Luis Delgado Hurtado – President, Yachay Wasi (NGO with UN consultative status) (M):
 I think it’s really critical that we are talking about our life and not
 only species, because we are part of the species – human species.
VOICE:
 Specific goals of the summit include creating a new 20-point plan of 
goals for the next decade to protect biodiversity from forest and other 
habitat degradation as well as pollution, while raising public 
awareness, and ensuring the sustainable management of ecosystems. 
Jaydee Hanson – Policy analyst, Center for Food Safety, USA (M):
 It’s really the way we farm that’s contributing to these dead zones. 
The soils run off, the soils contain high levels of fertilizers, 
pesticides, and herbicides that kill the ocean. 
As long as we 
keep dumping on so much fertilizer, as long as we crowd cows together 
and make so much waste and crowd pigs together and make so much waste, 
we’re going to have dead zones. 
Until we really make it a part of 
the agricultural work that we do – that agriculture has to preserve 
biodiversity – then it’s not going to happen. 
Shohei Honda – Press Officer, Biodiversity on the Brink (NGO), Japan (M):
 I really would like COP10 to decide to formulate strong and binding 
post-2010 goals to enable a biodiversity loss of zero by 2020.
Correspondent (F):
 We greatly look forward to the success of COP10 so that all the beings 
will be able to live safely and peacefully as members of our ecosystem 
on Earth.

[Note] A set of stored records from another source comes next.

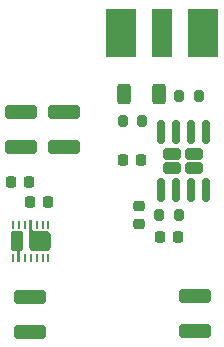
<source format=gbr>
%TF.GenerationSoftware,KiCad,Pcbnew,(6.0.7)*%
%TF.CreationDate,2023-05-12T13:37:48+02:00*%
%TF.ProjectId,SFH203_photodetector,53464832-3033-45f7-9068-6f746f646574,2.2*%
%TF.SameCoordinates,Original*%
%TF.FileFunction,Paste,Top*%
%TF.FilePolarity,Positive*%
%FSLAX46Y46*%
G04 Gerber Fmt 4.6, Leading zero omitted, Abs format (unit mm)*
G04 Created by KiCad (PCBNEW (6.0.7)) date 2023-05-12 13:37:48*
%MOMM*%
%LPD*%
G01*
G04 APERTURE LIST*
G04 Aperture macros list*
%AMRoundRect*
0 Rectangle with rounded corners*
0 $1 Rounding radius*
0 $2 $3 $4 $5 $6 $7 $8 $9 X,Y pos of 4 corners*
0 Add a 4 corners polygon primitive as box body*
4,1,4,$2,$3,$4,$5,$6,$7,$8,$9,$2,$3,0*
0 Add four circle primitives for the rounded corners*
1,1,$1+$1,$2,$3*
1,1,$1+$1,$4,$5*
1,1,$1+$1,$6,$7*
1,1,$1+$1,$8,$9*
0 Add four rect primitives between the rounded corners*
20,1,$1+$1,$2,$3,$4,$5,0*
20,1,$1+$1,$4,$5,$6,$7,0*
20,1,$1+$1,$6,$7,$8,$9,0*
20,1,$1+$1,$8,$9,$2,$3,0*%
%AMFreePoly0*
4,1,38,0.670671,0.870970,0.751777,0.816777,0.805970,0.735671,0.825000,0.640000,0.825000,-0.640000,0.805970,-0.735671,0.751777,-0.816777,0.670671,-0.870970,0.575000,-0.890000,-0.780000,-0.890000,-0.880000,-0.915000,-1.750000,-0.915000,-1.750000,-0.665000,-1.075500,-0.665000,-1.075436,-0.664844,-1.075387,-0.664683,-1.075364,-0.664671,-1.075354,-0.664646,-1.075199,-0.664582,-1.075050,-0.664502,
-1.025101,-0.659508,-0.977199,-0.644539,-0.935281,-0.621584,-0.897355,-0.590644,-0.866421,-0.551727,-0.844465,-0.510809,-0.830492,-0.463901,-0.825497,-0.414950,-0.825420,-0.414807,-0.825354,-0.414646,-0.825329,-0.414636,-0.825316,-0.414612,-0.825157,-0.414565,-0.825000,-0.414500,-0.825000,0.640000,-0.575000,0.890000,0.575000,0.890000,0.670671,0.870970,0.670671,0.870970,$1*%
%AMFreePoly1*
4,1,25,0.670671,0.515970,0.751777,0.461777,0.805970,0.380671,0.825000,0.285000,0.825000,0.270000,1.750000,0.270000,1.750000,0.020000,0.825000,0.020000,0.825000,-0.285000,0.805970,-0.380671,0.751777,-0.461777,0.670671,-0.515970,0.575000,-0.535000,-0.575000,-0.535000,-0.670671,-0.515970,-0.751777,-0.461777,-0.805970,-0.380671,-0.825000,-0.285000,-0.825000,0.285000,-0.805970,0.380671,
-0.751777,0.461777,-0.670671,0.515970,-0.575000,0.535000,0.575000,0.535000,0.670671,0.515970,0.670671,0.515970,$1*%
G04 Aperture macros list end*
%ADD10RoundRect,0.225000X-0.225000X-0.250000X0.225000X-0.250000X0.225000X0.250000X-0.225000X0.250000X0*%
%ADD11RoundRect,0.250000X1.100000X-0.325000X1.100000X0.325000X-1.100000X0.325000X-1.100000X-0.325000X0*%
%ADD12RoundRect,0.225000X0.225000X0.250000X-0.225000X0.250000X-0.225000X-0.250000X0.225000X-0.250000X0*%
%ADD13RoundRect,0.200000X0.200000X0.275000X-0.200000X0.275000X-0.200000X-0.275000X0.200000X-0.275000X0*%
%ADD14RoundRect,0.250000X-0.312500X-0.625000X0.312500X-0.625000X0.312500X0.625000X-0.312500X0.625000X0*%
%ADD15R,0.250000X0.700000*%
%ADD16FreePoly0,270.000000*%
%ADD17FreePoly1,270.000000*%
%ADD18RoundRect,0.225000X0.250000X-0.225000X0.250000X0.225000X-0.250000X0.225000X-0.250000X-0.225000X0*%
%ADD19RoundRect,0.250000X-1.100000X0.325000X-1.100000X-0.325000X1.100000X-0.325000X1.100000X0.325000X0*%
%ADD20R,1.780000X4.190000*%
%ADD21R,2.665000X4.190000*%
%ADD22RoundRect,0.242500X0.527500X-0.242500X0.527500X0.242500X-0.527500X0.242500X-0.527500X-0.242500X0*%
%ADD23RoundRect,0.150000X0.150000X-0.825000X0.150000X0.825000X-0.150000X0.825000X-0.150000X-0.825000X0*%
%ADD24RoundRect,0.200000X-0.200000X-0.275000X0.200000X-0.275000X0.200000X0.275000X-0.200000X0.275000X0*%
G04 APERTURE END LIST*
D10*
%TO.C,C3*%
X201025000Y-110400000D03*
X202575000Y-110400000D03*
%TD*%
%TO.C,C4*%
X197925000Y-103900000D03*
X199475000Y-103900000D03*
%TD*%
D11*
%TO.C,C8*%
X192900000Y-102800000D03*
X192900000Y-99850000D03*
%TD*%
D12*
%TO.C,C7*%
X189975000Y-105800000D03*
X188425000Y-105800000D03*
%TD*%
D13*
%TO.C,R3*%
X204325000Y-98500000D03*
X202675000Y-98500000D03*
%TD*%
D14*
%TO.C,R4*%
X198037500Y-98300000D03*
X200962500Y-98300000D03*
%TD*%
D15*
%TO.C,U2*%
X191600000Y-109400000D03*
X191100000Y-109400000D03*
X190600000Y-109400000D03*
D16*
X190890000Y-110800000D03*
D15*
X189600000Y-109400000D03*
X189100000Y-109400000D03*
X188600000Y-109400000D03*
X188600000Y-112200000D03*
D17*
X188955000Y-110800000D03*
D15*
X189600000Y-112200000D03*
X190100000Y-112200000D03*
X190600000Y-112200000D03*
X191100000Y-112200000D03*
X191600000Y-112200000D03*
%TD*%
D18*
%TO.C,C5*%
X199300000Y-109375000D03*
X199300000Y-107825000D03*
%TD*%
D19*
%TO.C,C1*%
X204000000Y-115437500D03*
X204000000Y-118387500D03*
%TD*%
D20*
%TO.C,J4*%
X201200000Y-93135000D03*
D21*
X197707500Y-93135000D03*
X204692500Y-93135000D03*
%TD*%
D22*
%TO.C,U1*%
X202050000Y-103400000D03*
X203950000Y-104600000D03*
X202050000Y-104600000D03*
X203950000Y-103400000D03*
D23*
X201095000Y-106475000D03*
X202365000Y-106475000D03*
X203635000Y-106475000D03*
X204905000Y-106475000D03*
X204905000Y-101525000D03*
X203635000Y-101525000D03*
X202365000Y-101525000D03*
X201095000Y-101525000D03*
%TD*%
D13*
%TO.C,R2*%
X199525000Y-100600000D03*
X197875000Y-100600000D03*
%TD*%
D12*
%TO.C,C6*%
X191575000Y-107500000D03*
X190025000Y-107500000D03*
%TD*%
D24*
%TO.C,R1*%
X200975000Y-108600000D03*
X202625000Y-108600000D03*
%TD*%
D19*
%TO.C,C9*%
X189300000Y-99850000D03*
X189300000Y-102800000D03*
%TD*%
D11*
%TO.C,C2*%
X190000000Y-118475000D03*
X190000000Y-115525000D03*
%TD*%
M02*

</source>
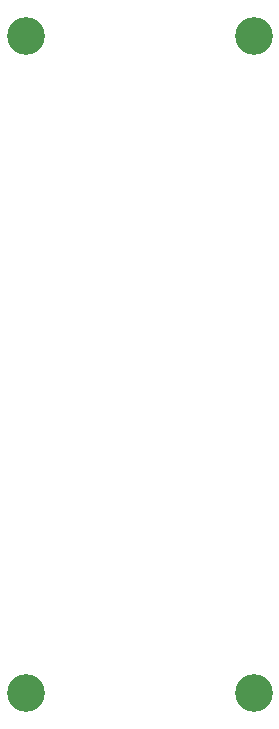
<source format=gbr>
%TF.GenerationSoftware,Altium Limited,Altium Designer,21.3.2 (30)*%
G04 Layer_Color=0*
%FSLAX26Y26*%
%MOIN*%
%TF.SameCoordinates,5CB9DBA1-4DA9-4ED0-9B61-E5D9B39C4D3D*%
%TF.FilePolarity,Positive*%
%TF.FileFunction,NonPlated,1,2,NPTH,Drill*%
%TF.Part,Single*%
G01*
G75*
%TA.AperFunction,ComponentDrill*%
%ADD129C,0.125984*%
D129*
X1526843Y569245D02*
D03*
X767000D02*
D03*
X1526843Y2759009D02*
D03*
X767000D02*
D03*
%TF.MD5,af6712bc78ad2e09fbf65d14d0e01837*%
M02*

</source>
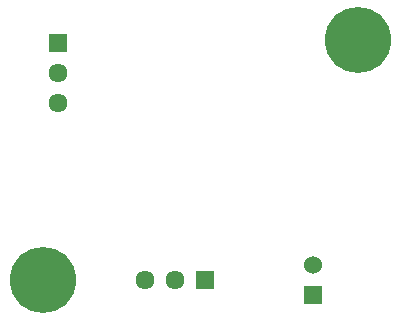
<source format=gbr>
%TF.GenerationSoftware,KiCad,Pcbnew,(6.0.8)*%
%TF.CreationDate,2023-06-05T07:52:39+02:00*%
%TF.ProjectId,SCS_dongle,5343535f-646f-46e6-976c-652e6b696361,rev?*%
%TF.SameCoordinates,Original*%
%TF.FileFunction,Soldermask,Bot*%
%TF.FilePolarity,Negative*%
%FSLAX46Y46*%
G04 Gerber Fmt 4.6, Leading zero omitted, Abs format (unit mm)*
G04 Created by KiCad (PCBNEW (6.0.8)) date 2023-06-05 07:52:39*
%MOMM*%
%LPD*%
G01*
G04 APERTURE LIST*
%ADD10C,5.600000*%
%ADD11R,1.610000X1.610000*%
%ADD12C,1.610000*%
%ADD13R,1.530000X1.530000*%
%ADD14C,1.530000*%
G04 APERTURE END LIST*
D10*
%TO.C,*%
X172720000Y-74930000D03*
%TD*%
D11*
%TO.C,J2*%
X147395000Y-75175000D03*
D12*
X147395000Y-77715000D03*
X147395000Y-80255000D03*
%TD*%
D10*
%TO.C,*%
X146050000Y-95250000D03*
%TD*%
D11*
%TO.C,J1*%
X159775000Y-95250000D03*
D12*
X157235000Y-95250000D03*
X154695000Y-95250000D03*
%TD*%
D13*
%TO.C,J3*%
X168910000Y-96520000D03*
D14*
X168910000Y-93980000D03*
%TD*%
M02*

</source>
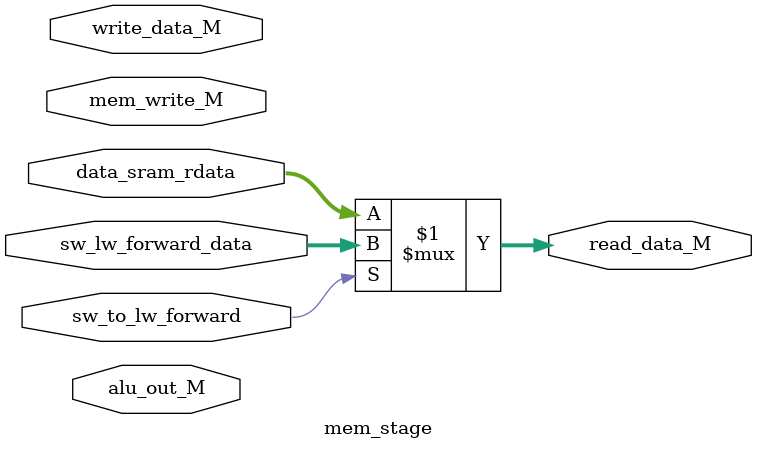
<source format=v>
module mem_stage(
    input wire [31:0] alu_out_M,
    input wire [31:0] write_data_M,
    input wire mem_write_M,
    input wire [31:0] data_sram_rdata,    //´ÓÄÚ´æ¶ÁµÄÊý
    input wire sw_to_lw_forward,
    input wire [31:0] sw_lw_forward_data,
    
    output wire [31:0] read_data_M
);

//Êý¾ÝÑ¡ÔñSW-LWÇ°µÝ »ò Õý³£ÄÚ´æ¶ÁÈ¡
assign read_data_M = sw_to_lw_forward ? sw_lw_forward_data : data_sram_rdata;

endmodule
</source>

This is Supreme Master Television reporting from Nagoya, 
Japan.
VOICE: To all participants, our appreciation and best 
wishes for a fruitful conference. May bold efforts prioritizing the root
 causes of biodiversity loss be quickly addressed for the planetary 
survival of all. 
Jaydee Hanson – Policy analyst, Center for Food Safety, USA (M):
 I’m Jaydee Hanson from the Center for Food Safety. Be Veg, Go Green 2 
Save the Planet! Long concerned about the alarming rate of species loss,
 Supreme Master Ching Hai has emphasized the need to act in halting one 
of its root causes, as during a July 2008 videoconference in Formosa 
(Taiwan).
Supreme Master Ching Hai:
 Up to now, we have lost so many, not just marine life, but land 
species. They disappear faster than we can imagine. They suffer a lot, 
they die, or they completely disappear because of our careless 
management of the world.
And we just feel like it doesn’t concern
 us or that we are not responsible for their plight,for the death and 
disappearance of our precious co-inhabitants. But the fact is that we 
are responsible. 
We have to stop the harmful effect of meat 
consumption; then we will see a happy, sufficient and satisfied world 
manifest in front of our eyes in a matter of weeks.